「メンズファッション・芸術家による改革」
9月15日に企画決定し、既に皆さんにお知らせしておりました今期3回目の企画が、当会井上さんのお世話で去る10月29日池袋の明日館・タリアセン(定員36名)にて午後6時から8時にかけて実施されました。(出席者数13名)
講師には文化学園大学、准教授の北方晴子先生をお招きしました。先生はメンズアパレルで勤務された経験も豊富な方だけに実地を踏まえた大変解り易い、しかもコアなお話をして頂きました。
その概要は、1.メンズファッションの簡単な歴史、(1)華やかなメンズモード(17~18世紀)*フランスの
ルイ王朝時代のハイヒール靴に煌びやかなファッションに始まり、イギリス、オランダの交易・商業主義の台頭及び宗教改革による変遷。(2)単純化・固定化するメンズモード(19世紀)*フランス革命、啓蒙とヨーロッパに於ける自由主義の時代、イギリのダンディズム(男らしさの追求)*簡素・地味
2・メンズファッションの改革の波(19世紀末~20世紀初頭)民族主義の台頭・社会民主主義の時代・芸術面
ではアールヌーボーの影響、そして独裁時代から第二次世界大戦のミリタリーファッション等々(軍服はかっこいい)
3・イタリア未来派によるメンズファッションの提案(20世紀初頭)(1)ジャコモ・バッラの未来派スーツの創作・ (2)バッラの「未来派男性衣装改革宣言」、(3)バッラの「未来派反中立男性衣装改革宣言」
(4)タイアートの「TUTA」:一枚仕立ての(5)タイアートの「男性衣装変容宣言」*1926年つなぎ服と上着を考案等、(6)クラーリのメンズスーツ、(7)「イタリア帽子未来派宣言」(8)「イタリアネクタイ未来派宣言」、*金属製ネクタイ
4.まとめ、新しい創造性を求めて、20世紀は、モードとアートが接近、ファッションデザイナーは芸術家であるという概念が世間に受け入れられる。

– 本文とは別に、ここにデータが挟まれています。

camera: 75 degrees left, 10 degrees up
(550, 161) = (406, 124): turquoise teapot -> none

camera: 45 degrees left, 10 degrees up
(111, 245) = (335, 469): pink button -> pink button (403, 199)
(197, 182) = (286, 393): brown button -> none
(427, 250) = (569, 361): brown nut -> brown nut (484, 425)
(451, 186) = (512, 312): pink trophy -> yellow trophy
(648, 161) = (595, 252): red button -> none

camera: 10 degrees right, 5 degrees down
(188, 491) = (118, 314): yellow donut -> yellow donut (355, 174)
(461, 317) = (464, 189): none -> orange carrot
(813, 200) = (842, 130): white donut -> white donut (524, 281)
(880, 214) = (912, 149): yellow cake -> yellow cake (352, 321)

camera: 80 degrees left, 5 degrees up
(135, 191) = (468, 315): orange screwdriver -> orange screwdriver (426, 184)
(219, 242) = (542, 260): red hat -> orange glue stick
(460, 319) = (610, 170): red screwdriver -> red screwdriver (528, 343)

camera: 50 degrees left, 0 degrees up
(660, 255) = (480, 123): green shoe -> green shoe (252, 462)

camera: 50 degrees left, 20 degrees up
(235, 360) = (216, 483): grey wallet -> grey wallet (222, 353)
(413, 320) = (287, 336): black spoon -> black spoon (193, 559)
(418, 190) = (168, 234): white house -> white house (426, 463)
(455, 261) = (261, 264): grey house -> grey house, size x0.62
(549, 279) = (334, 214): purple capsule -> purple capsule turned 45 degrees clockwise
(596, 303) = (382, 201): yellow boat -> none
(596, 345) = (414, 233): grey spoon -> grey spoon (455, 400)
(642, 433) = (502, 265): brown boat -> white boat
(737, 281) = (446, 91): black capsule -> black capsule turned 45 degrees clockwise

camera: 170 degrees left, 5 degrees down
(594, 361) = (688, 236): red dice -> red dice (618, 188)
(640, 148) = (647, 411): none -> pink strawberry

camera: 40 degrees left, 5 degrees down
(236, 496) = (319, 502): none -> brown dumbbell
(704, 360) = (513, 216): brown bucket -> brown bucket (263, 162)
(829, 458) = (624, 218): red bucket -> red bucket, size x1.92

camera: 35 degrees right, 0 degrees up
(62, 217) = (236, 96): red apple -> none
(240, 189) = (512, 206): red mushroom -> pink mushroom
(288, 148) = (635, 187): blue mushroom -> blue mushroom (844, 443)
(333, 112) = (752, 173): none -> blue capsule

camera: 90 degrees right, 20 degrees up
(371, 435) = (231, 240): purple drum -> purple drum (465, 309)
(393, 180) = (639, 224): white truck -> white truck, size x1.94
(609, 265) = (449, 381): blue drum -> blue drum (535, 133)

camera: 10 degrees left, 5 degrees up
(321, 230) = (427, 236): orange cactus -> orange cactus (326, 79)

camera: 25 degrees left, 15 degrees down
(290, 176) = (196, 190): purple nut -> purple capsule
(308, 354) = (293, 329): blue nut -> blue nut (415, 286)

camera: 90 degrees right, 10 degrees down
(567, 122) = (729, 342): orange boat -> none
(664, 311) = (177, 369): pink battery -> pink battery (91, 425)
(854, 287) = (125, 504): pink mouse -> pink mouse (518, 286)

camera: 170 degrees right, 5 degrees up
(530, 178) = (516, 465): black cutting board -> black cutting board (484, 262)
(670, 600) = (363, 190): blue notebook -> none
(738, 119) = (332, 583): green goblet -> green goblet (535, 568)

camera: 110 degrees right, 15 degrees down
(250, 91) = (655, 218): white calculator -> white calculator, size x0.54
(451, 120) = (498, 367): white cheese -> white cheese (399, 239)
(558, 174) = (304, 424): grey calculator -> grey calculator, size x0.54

一時間半にわたる興味深い講義終了後、30分の質疑応答を行い、ファッションと建築の共通性、ミリタリールックの現代への影響等々質問は多岐にわたり、先生ご自身も大変示唆を受ける所があったとの感想を述べておられた。
終了後、席を「楼蘭」に移し北方先生はじめ、途中参加の絹織、染色(草木染)家のいしいゆみこさん、も加わって談論風発10時頃にお開きとなった。 終わりに、北方先生はじめ井上さんのご尽力に感謝を申しあげます。
以上
参加者は以下の通り :天野、井上、泉本、駒井、浪崎、平間、渡辺、迎川、深耕、西田、多賀谷、野口、森島
石井(楼蘭参加)―敬称略―
楼蘭不参加の多賀谷さんより5000円のカンパを頂戴しました。
森島記
講演中の北方先生
講演会の様子。13人と出席者は多くはなかったが皆熱心に聴き入り、来る前にファッション店をのぞいて勉強してきたNさんのような人もいて質疑応答も活発だった。